The call came during a debate organised in the Ethiopian capital, Addis Ababa to discuss key considerations for avoiding the return of full-scale war in the world’s youngest nation.

A dramatic overhaul of existing systems of governance, a shift to more truly inclusive peacemaking processes, and a more open political environment have the potential to bring lasting change to the conflict-ridden country, the group said in a joint statement extended to Sudan Tribune.

“Warring parties must stop wanting to be something, and start thinking about what they can do for their people in order for this to end,” it reads in part.

Edmund Yakani, a renowned civil society activist, proposed the need for political reforms within the governing party (SPLM) for democracy to prevail.

David Deng, a researcher South Sudan Law Society (SSLS), said core issues such as corruption, impunity and injustice must be addressed by the proposed transitional government if conflicts, were to be avoided in future.

Nyanuer William Nyuon, the founder of Women Cry for Peace, said women were bigger role players in the peace negotiations to end the raging conflict.

“Women are the most affected people in this current crisis.

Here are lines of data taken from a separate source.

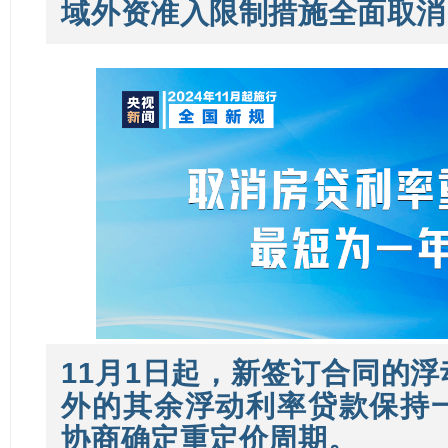
域外资准入限制措施全面取消
11月1日起，新签订合同的
外的其余浮动利率贷款保持
协商确定重定价周期
。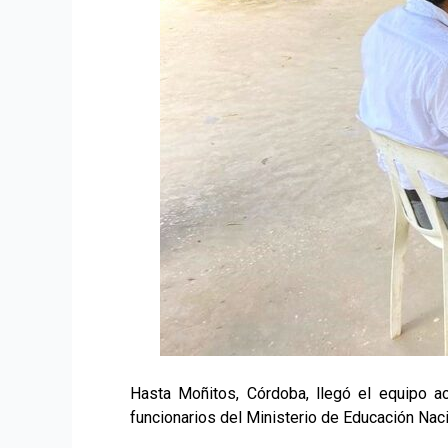
Hasta Moñitos, Córdoba, llegó el equipo aca
funcionarios del Ministerio de Educación Nac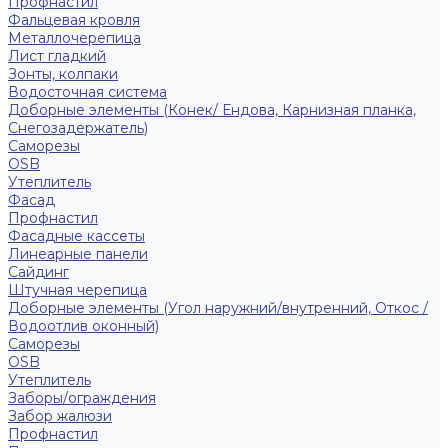
Профнастил
Фальцевая кровля
Металлочерепица
Лист гладкий
Зонты, колпаки
Водосточная система
Доборные элементы (Конек/ Ендова, Карнизная планка,
Снегозадержатель)
Саморезы
ОSB
Утеплитель
Фасад
Профнастил
Фасадные кассеты
Линеарные панели
Сайдинг
Штучная черепица
Доборные элементы (Угол наружний/внутренний, Откос /
Водоотлив оконный)
Саморезы
OSB
Утеплитель
Заборы/ограждения
Забор жалюзи
Профнастил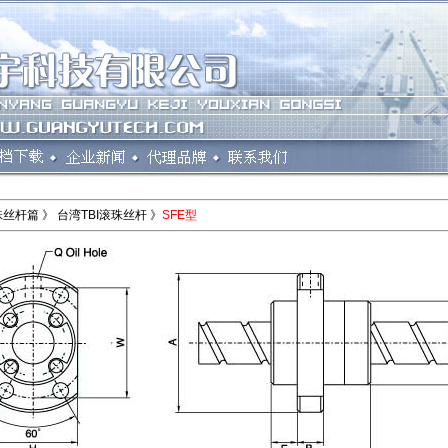
丝杆篇 》 台湾TBI滚珠丝杆 》
SFE型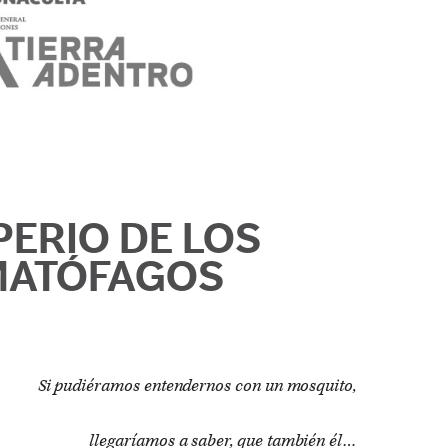
PERIO DE LOS
MATÓFAGOS
Si pudiéramos entendernos con un mosquito,
llegaríamos a saber, que también él…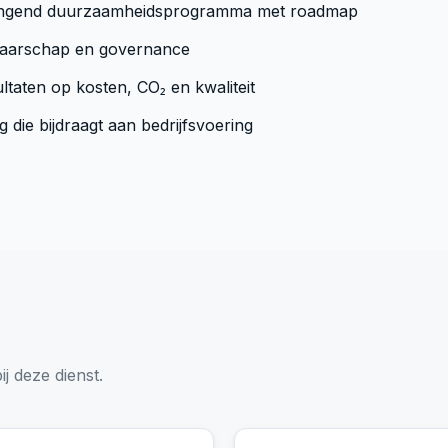
ngend duurzaamheidsprogramma met roadmap
enaarschap en governance
ltaten op kosten, CO₂ en kwaliteit
die bijdraagt aan bedrijfsvoering
ij deze dienst.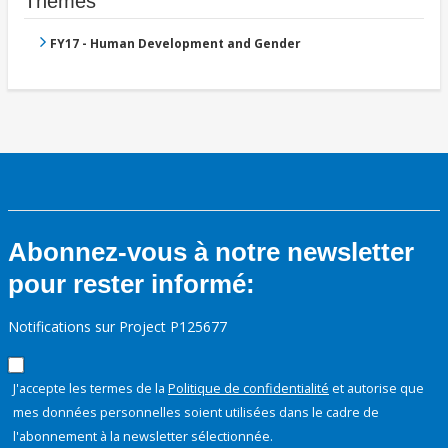
Thèmes
FY17 - Human Development and Gender
Abonnez-vous à notre newsletter
pour rester informé:
Notifications sur Project P125677
J'accepte les termes de la
Politique de confidentialité
et autorise que
mes données personnelles soient utilisées dans le cadre de
l'abonnement à la newsletter sélectionnée.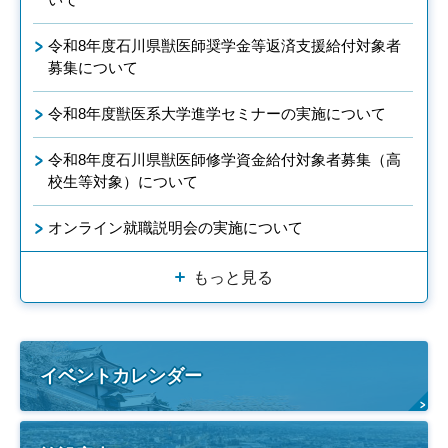
令和8年度石川県獣医師奨学金等返済支援給付対象者
募集について
令和8年度獣医系大学進学セミナーの実施について
令和8年度石川県獣医師修学資金給付対象者募集（高
校生等対象）について
オンライン就職説明会の実施について
もっと見る
イベントカレンダー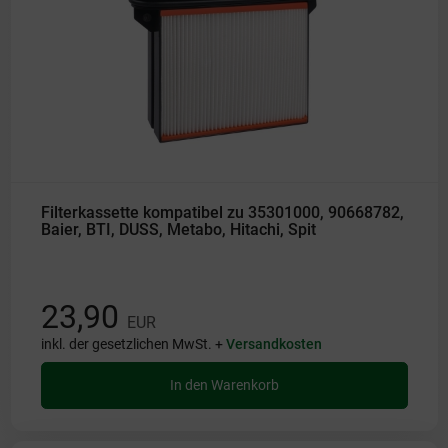
Filterkassette kompatibel zu 35301000, 90668782,
Baier, BTI, DUSS, Metabo, Hitachi, Spit
23,90
EUR
inkl. der gesetzlichen MwSt. +
Versandkosten
In den Warenkorb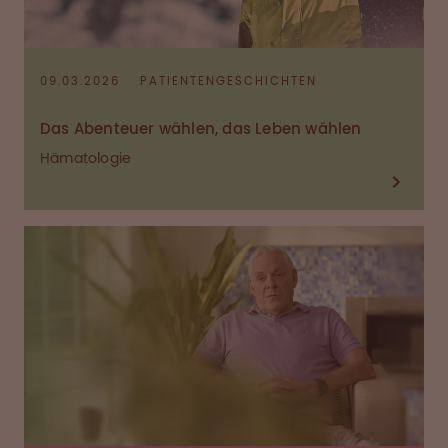
09.03.2026
PATIENTENGESCHICHTEN
Das Abenteuer wählen, das Leben wählen
Hämatologie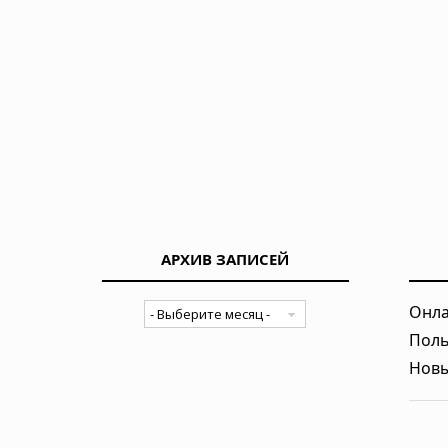
АРХИВ ЗАПИСЕЙ
Онла
Поль
Новы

We should be given the chance to be at that table to have a say in what kind of peace we want,” she said.

Julia Duany, the vice chancellor of John Garang University, said this Independence Day should be an important moment of hard reflection for all South Sudanese.

“We must think critically what it means to be South Sudanese. It’s time to choose the right path, and that path is peace,” she said.

The British charity, Oxfam, organised the political debate, which drew representatives from government, opposition, civil society, non-governmental organisations, donor countries and United Nations, among others.

Desire Assogbavi, the head of Oxfam’s AU Liaison Office, said the discussions provided ideal solutions on how peace could be restored in the country.